Imagine this: For next class, you have to give a presentation on two Greek plays: Electra and Philocetectes.

Now imagine this: Almost a week has passed and it is now 5pm, the day before your presentation, and you still haven’t read these two plays. But, there is still time. Class is not until 9am the next morning, and you still have the rest of the evening to read and come up with something to present—piece of cake/cup of coffee.

But then…(donnt-da-daa) your roommate tells you that his sister is having an off-campus house-party at the ol’alma mater. What do you do?

Stupid question, I know. You go to the party; but impose a stricture limiting how long you will stay. Say it’s 6pm now, being back home at 10pm would be worst-case-scenario, and even then you may have enough time to read 100 pages or so, and get a decent night of sleep.

So, now you’re at the party, and you’re having fun and time sprints past you. It’s already 11pm and past your self-imposed curfew. The thought of dropping the class skirts across your mind. But guilt overwhelms you, so you leave. Home is an hour away so you get in close to midnight.



You’re exhausted, too torpor to think about them Greeks and there twisted drama, but you persevere, you muscle it through. And you finish your reading and it’s now 2 am. Class is at 9am, but you haven’t quite finished yet. There is still the matter of preparing a presentation. Do it in the Morning! You set the alarm to 6am, (4 hours, that oughta do it).

**********

The piercing shrill of the alarm wakes you up 4 hours later, which seem like 4 minutes later. It’s cold, the sky is still dark, but you again, persevere, shower, and make tea alongside a small repast. Your mind is clear and you start jotting notes, and come up with all sorts of crap to talk about for your presentation.

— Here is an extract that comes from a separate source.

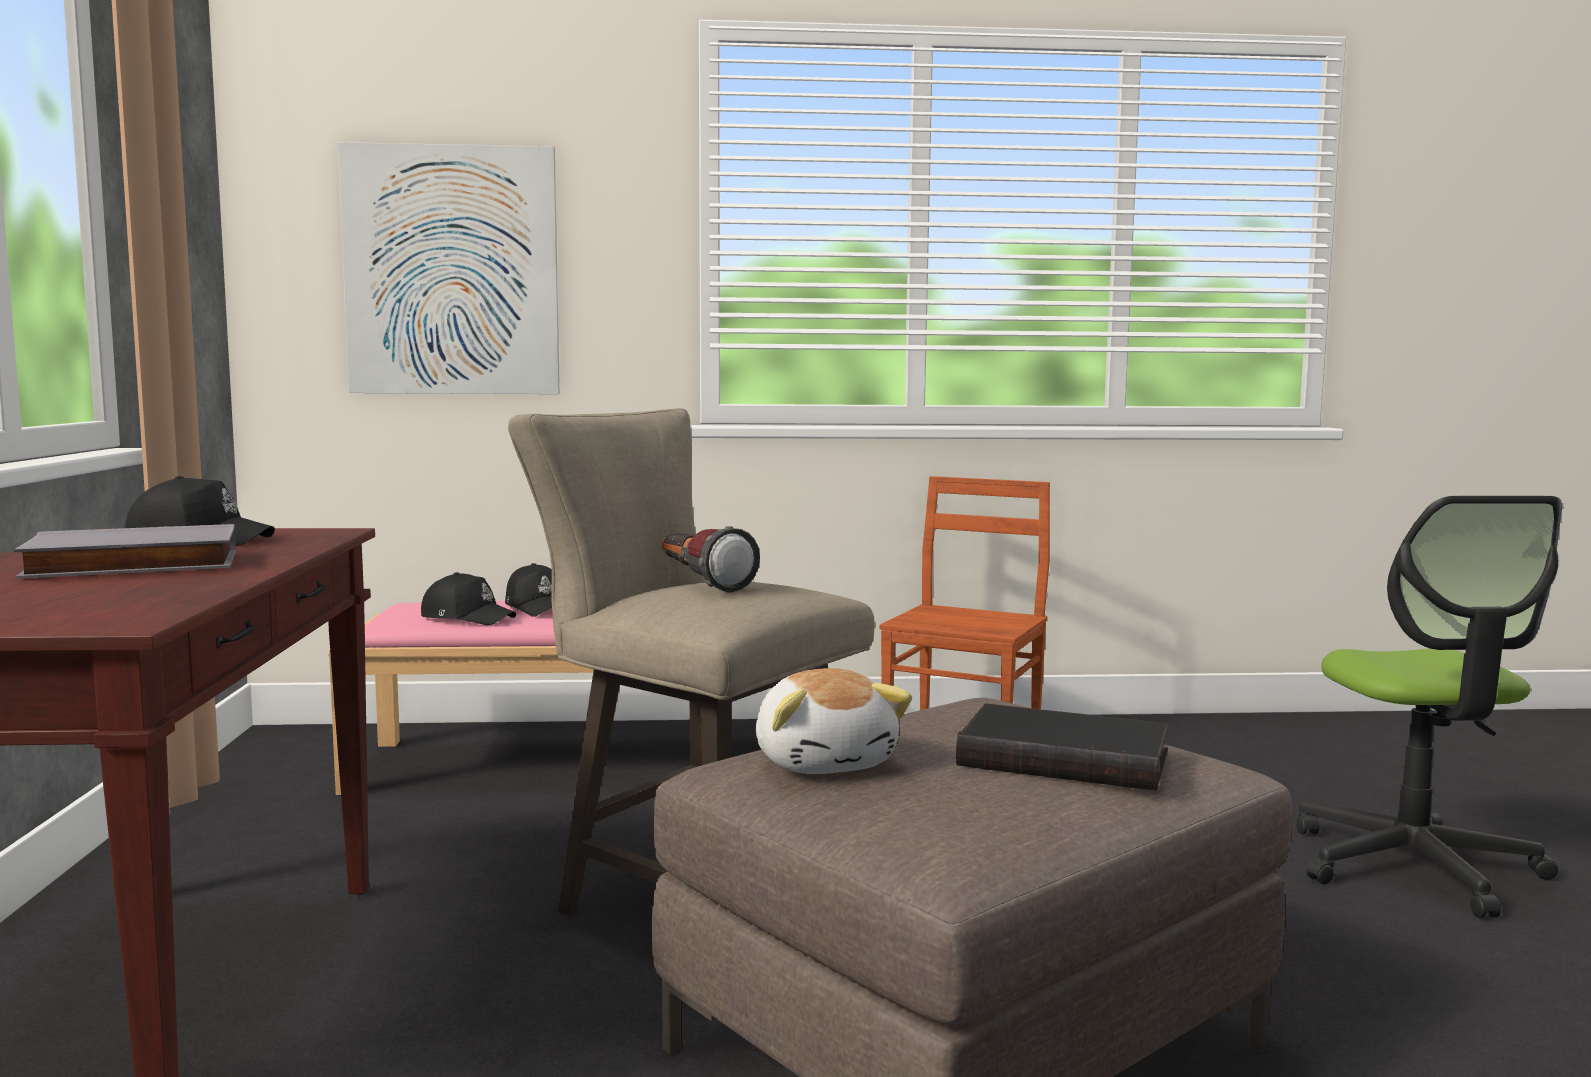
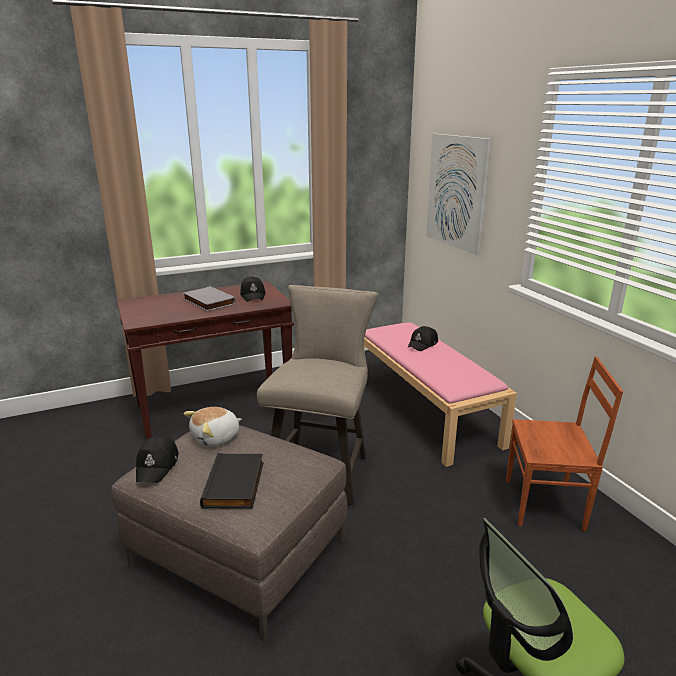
camera: 70 degrees right, 15 degrees up
(467, 618) = (394, 338): black cap -> black cap (157, 465)
(700, 583) = (319, 364): flashlight -> none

You go to class on time, and nail that presentation.

Moral of this story:

Learn from experience. Whenever something needs to be done, wait till the very last minute, and then hold off for a few more seconds. Or as Mark Twain more eloquently puts it “Never put off until tomorrow what you can do the day after tomorrow.” Wise man.

Cruel September

(alt. title: emesis by words)

September is the cruelest month, not April.

Front yards are sordid and unkempt, frazzled, for the fight to maintain a verdant lawn is out-muscled by the sun. The nights are no longer wholesome, save December, and the air begins to chill and thin and the blankets are summoned from the closet.

School begins to reopen, a non-pejorative condition, however its influence on the honest faces of children is infectious, turning smiles into a pale sense of foreboding.

Who was this man who held such a bleak estimation of April? April is optimistic; it’s fresh. It awakens the sleeping, and tears down the old, and bathed every vein in swich liquor.

But September is portentous.

Gas prices rise unchecked. H3 hummers run over the elderly. Storms come and quickly rattle the nation–except in Washington where there is a slight delay.

Summer is on its final lap. Fall is near. The leaves will fall. The temperature will fall, so will the forlorn summer spirit.

September is the cruelest month! Never April.